L'intricatissima vicenda del Russiagate è giunta a un punto di svolta con l'incriminazione, da parte del procuratore speciale Robert Mueller, di tre aziende e tredici cittadini russi accusati di aver preso parte a quella che, secondo Mueller, è stata "una campagna sistematica e coordinata per influenzare le elezioni presidenziali degli Stati Uniti a favore di Trump attraverso falsi account sui social media Usa". Incriminazione che giunge dopo una fitta serie di interrogatori che hanno coinvolto, come ovvio, alti funzionari dei social network attraverso i quali tale campagna sarebbe passata. Tra loro ha spiccato Rob Goldman, numero due della divisione di Menlo Park dedicata alla pubblicità, che si è detto lieto di aver collaborato con le autorità a fare luce sul caso ma ha avvertito che - a quanto risulta dagli spot acquistati da soggetti localizzati nella Federazione - i fatti contraddirebbero quella che è la vulgata sostenuta dalla maggior parte dei media. Ovvero, il principale obiettivo dei troll russi non è stato influenzare le elezioni, tanto è vero che la maggior parte degli spazi pubblicitari sospetti sono stati acquistati solo dopo il voto, ma - più in generale - "dividere l'America diffondendo odio e paura". Esultante la reazione di Trump, secondo il quale Goldman gli avrebbe, in questo modo, dato ragione.

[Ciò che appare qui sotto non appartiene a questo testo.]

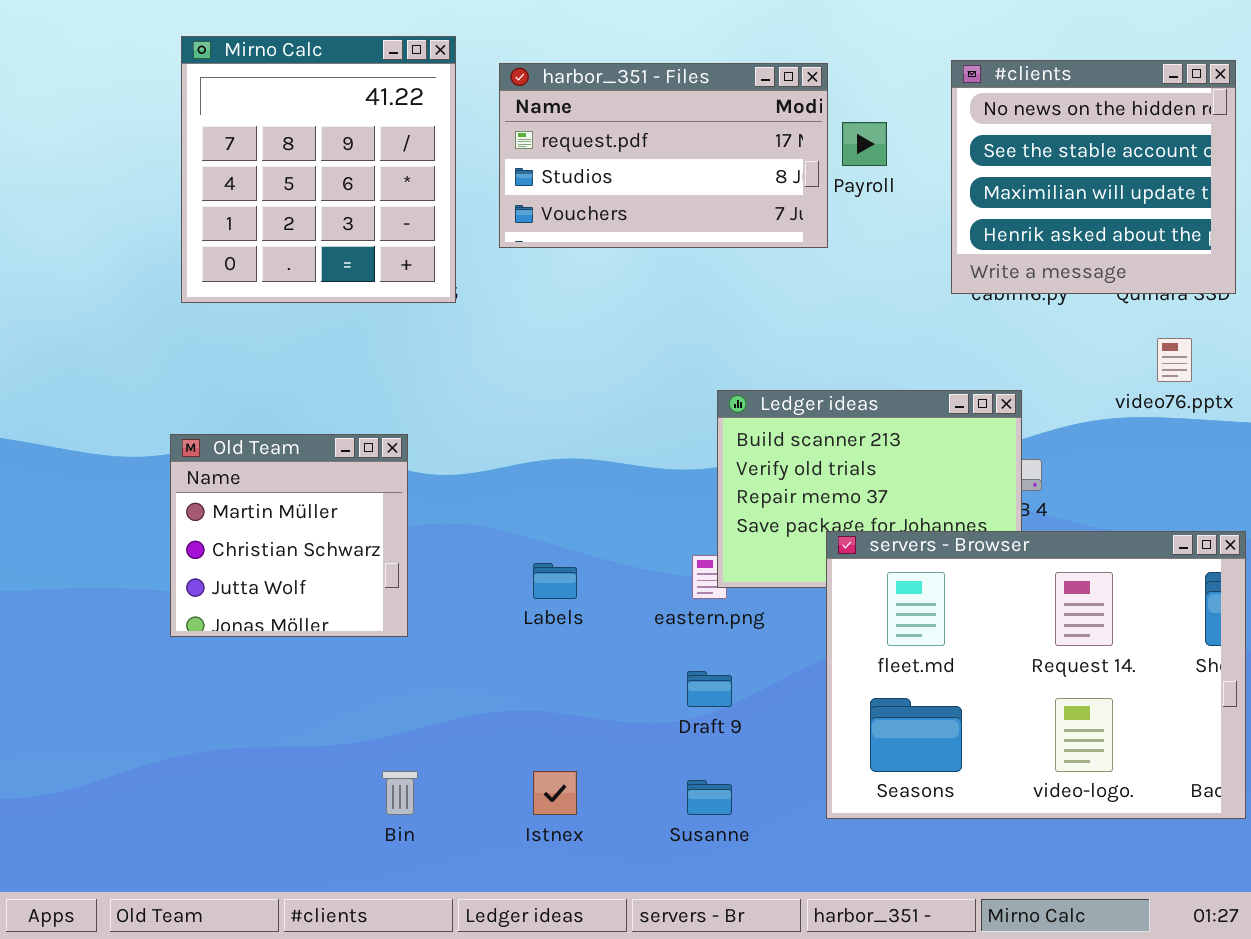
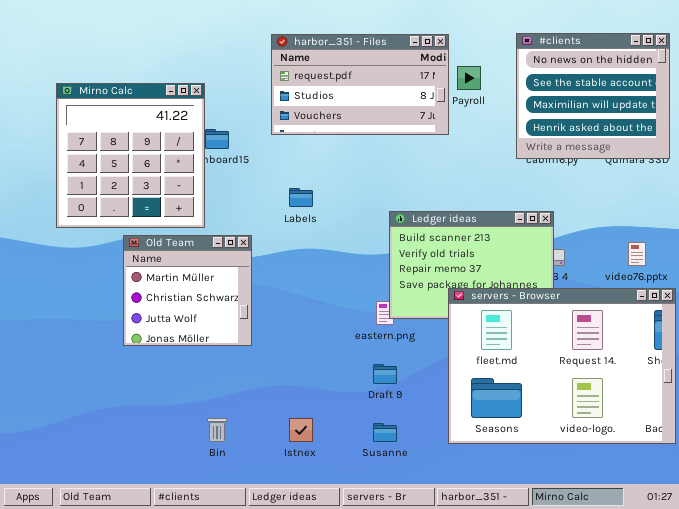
Mirno Calc: [181,36,456,303] -> [56,83,205,228], moved
video76.pptx: [1157,338,1192,382] -> [628,242,646,266], moved
Old Team: [170,434,408,637] -> [123,235,252,346], moved
Labels: [533,563,577,599] -> [289,188,313,207], moved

Goldman ha atteso l'ufficializzazione dell'incriminazione per poi esporre su Twitter la sua versione dei fatti.
"Ci sono alcuni fatti chiave sulle azioni russe che non sono ancora ben compresi", ammonisce Goldman.
"Quasi tutta la copertura mediatica delle intromissioni russe riguarda il loro tentativo di influenzare il risultato delle elezioni Usa del 2016. Ho visto tutti gli spot russi e posso affermare in maniera molto definitiva che influenzare l'elezione NON era il loro obiettivo principale".
E poi arriva la vera bomba. Goldman rimanda a un suo vecchio post nel quale esponeva un fatto "che davvero poche testate hanno coperto perché non si attagliava alla narrazione dei media principali su Trump e le elezioni". Ovvero, "la maggioranza della spesa russa in ad è avvenuta DOPO le elezioni". Quale era quindi il vero obiettivo dei troll russi?
Secondo Goldman, "dividere l'America utilizzando le nostre istituzioni, come la libertà di parola e i social media, contro di noi". Il dirigente di Facebook cita, come esempio, la recente dimostrazione anti-islamica di Houston e la relativa contromanifestazione. A quanto risulta da Goldman, entrambe le proteste sarebbero state organizzate da troll stranieri.
Fomentare la divisione non equivale quindi a sostenere un candidato piuttosto che un altro, bensì a esacerbare le divisioni tra gli schieramenti. Tanto è vero, sottolinea ancora il manager, che gli agenti russi avrebbero tentato di costruire anche materiale denigratorio contro Trump. Non solo, la "fabbrica di troll" che avrebbe agito contro gli Usa sarebbe stata messa su nel 2014, ovvero quando la possibilità che Trump diventasse presidente era ancora vista come una boutade.
Rivelazioni esplosive che hanno avuto un minimo di spazio solo quando lo stesso Trump se ne è appropriato e le ha ritwittate, sostenendo che Goldman gli avrebbe dato ragione: se il magnate è asceso alla Casa Bianca è solo merito del suo consenso.
Addirittura, secondo Trump, sono i Democratici ad avere, semmai, qualcosa da rimproverarsi.
Il presidente degli Stati Uniti sottolinea quindi di non aver mai dubitato di un "Russiagate" ma di aver solo affermato che gli agenti russi non avevano influito sul suo successo elettorale. E, su questo punto, Facebook gli ha, almeno in parte, dato ragione.
La conclusione? Se i russi volevano dividere l'America, ci sono riusciti benissimo e ora "a Mosca se la staranno facendo sotto dalle risate".
Il punto principale resta, però un altro: se anche soggetti riferibili a Mosca avessero tentato di influenzare l'esito delle elezioni americane, se anche fosse vero che dietro tali manovre c'era la regia del Cremlino, dimostrare che il risultato del voto sarebbe andato diversamente in assenza di influenze esterne, vere o presunte, è - tecnicamente - davvero impossibile.